Nilo

A Iniciativa da Bacia do Nilo (NBI em inglês) proclamou 2019 Ano da Bacia do Nilo para celebrar os êxitos e desafios de vinte anos de cooperação na gestão hídrica da região.

Bacia do NiloA Iniciativa foi lançada a 22 de Fevereiro de 1999 para promover o uso equitativo da água do Nilo pelos dez Estados ribeirinhos (Burundi, Egipto, Etiópia, Quénia, República Democrática do Congo, Ruanda, Sudão, Sudão do Sul, Tanzânia e Uganda) mais a Eritreia (observadora), um território de 3,3 milhões de quilómetros quadrados e com mais de 520 milhões de habitantes.

A Iniciativa representa um marco importante no uso partilhado do Nilo. Em 1929, os Ingleses deram ao Egipto o usufruto exclusivo das suas águas. Como dizia o faraó, «os meus Nilos são meus, fui eu quem os fez» (Ezequiel 29, 3). Em 1956, o Sudão independentizou-se do Egipto e dois anos mais tarde os dois governos dividiram entre si o caudal do rio: 66 por cento para o Egipto e 33 por cento para o Sudão. Os países ribeirinhos a montante podiam pescar e pouco mais.

Foi neste contexto que surgiu a Iniciativa da Bacia do Nilo para um uso repartido das suas águas. A organização representa um passo em frente no desfrute das reservas hídricas da bacia por parte de todos os países ribeirinhos, uma partilha fundamental porque a região atravessa grandes transformações sociais, políticas, económicas e ambientais e precisa de mais comida, energia e água. A Etiópia tinha pouco mais de 66 milhões de habitantes na viragem do século; hoje, conta mais de 109 milhões.

A Iniciativa permite ao Uganda montar uma grande estação de tratamento de água para abastecer Campala, a capital, a partir do lago Vitória e à Etiópia construir a megabarragem Grande Renascença para produção de electricidade.

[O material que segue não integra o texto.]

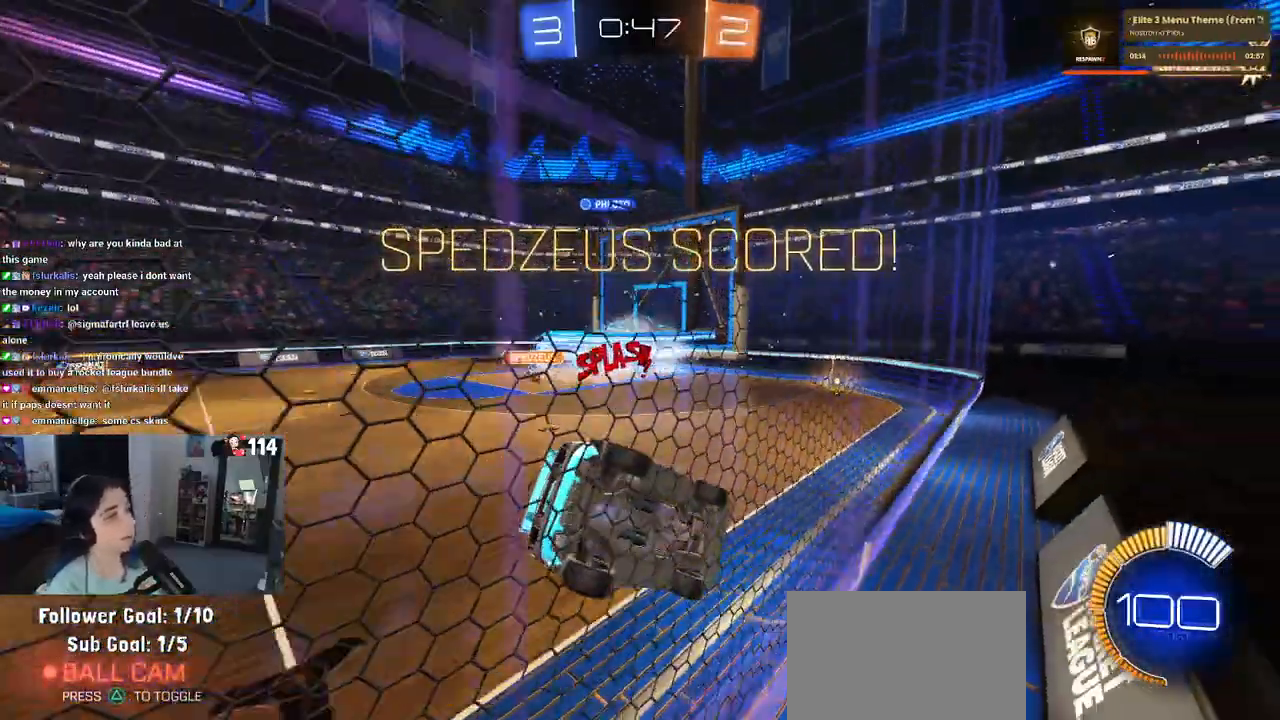
{"buttons": [], "left_stick": "center", "right_stick": "center", "events": []}
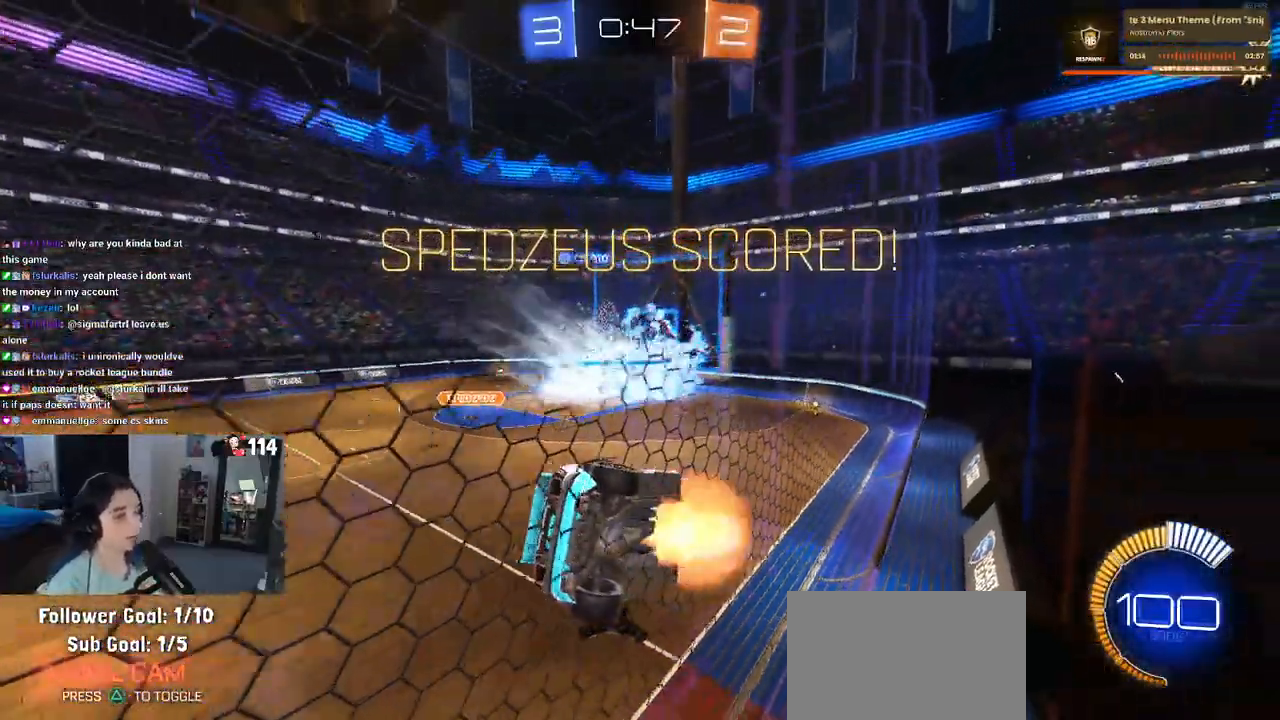
{"buttons": [], "left_stick": "center", "right_stick": "center", "events": [[17, "CROSS", "down"], [133, "CROSS", "up"], [283, "CROSS", "down"], [433, "CROSS", "up"]]}
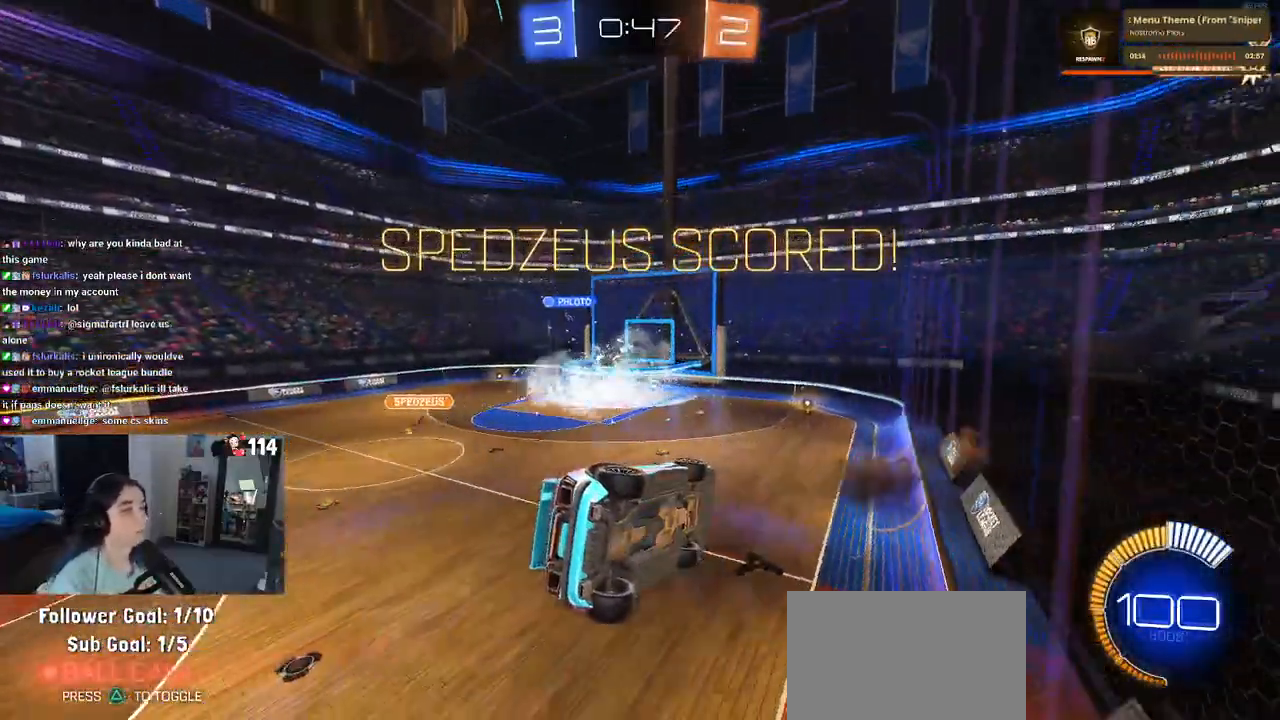
{"buttons": [], "left_stick": "center", "right_stick": "center", "events": [[33, "CROSS", "down"], [483, "CROSS", "up"]]}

A área é muito afectada pelas mudanças climáticas. El Niño, o fenómeno meteorológico com origem no Pacífico tropical, provoca secas cíclicas seguidas de inundações cada vez maiores. Depois, há a praga do jacinto-de-água, que cobre parte do lago Vitória com um manto vegetal, mata a vida subaquática, afasta o turismo e aumenta casos de malária.

O Egipto e o Sudão resistiram ao novo ordenamento regional para a partilha das águas da bacia nilótica evocando precedentes históricos. Mas os recursos comuns têm de ser usados por todos para o desenvolvimento socioeconómico sustentável e pacífico da região.

O Nilo é um rio curioso: aliás, são três rios num! O Nilo Azul vem das montanhas da Etiópia e o Nilo Branco das colinas do Ruanda. Ambos atravessam lagos (o Azul passa pelo Tana e o Branco cruza os lagos Vitória, Kioga e Albert). Juntam-se em Cartum (Sudão) formando o Nilo propriamente dito que desagua em delta no Mediterrâneo junto a Alexandria (Egipto).

Ao todo, do Ruanda ao Mediterrâneo, o Nilo mede 6695 quilómetros. O seu vale é habitado por gente com características físicas, étnicas e linguísticas próprias, os povos nilóticos. Entre as espécies autóctones destaca-se a perca-do-nilo, que chega às nossas mesas vinda sobretudo do lago Vitória. O crocodilo-do-nilo é o rei da espécie.

As nascentes do Nilo foram um mistério desde a Antiguidade. O escocês James Bruce (1730-1794) escreveu um livro a contar a descoberta da nascente do Nilo Azul cerca de cem anos depois de o jesuíta espanhol Pedro Páez o ter feito em 1618. O padre Páez viveu na Etiópia entre 1603 e 1622. O padre Páez viveu na Etiópia entre 1603 e 1622.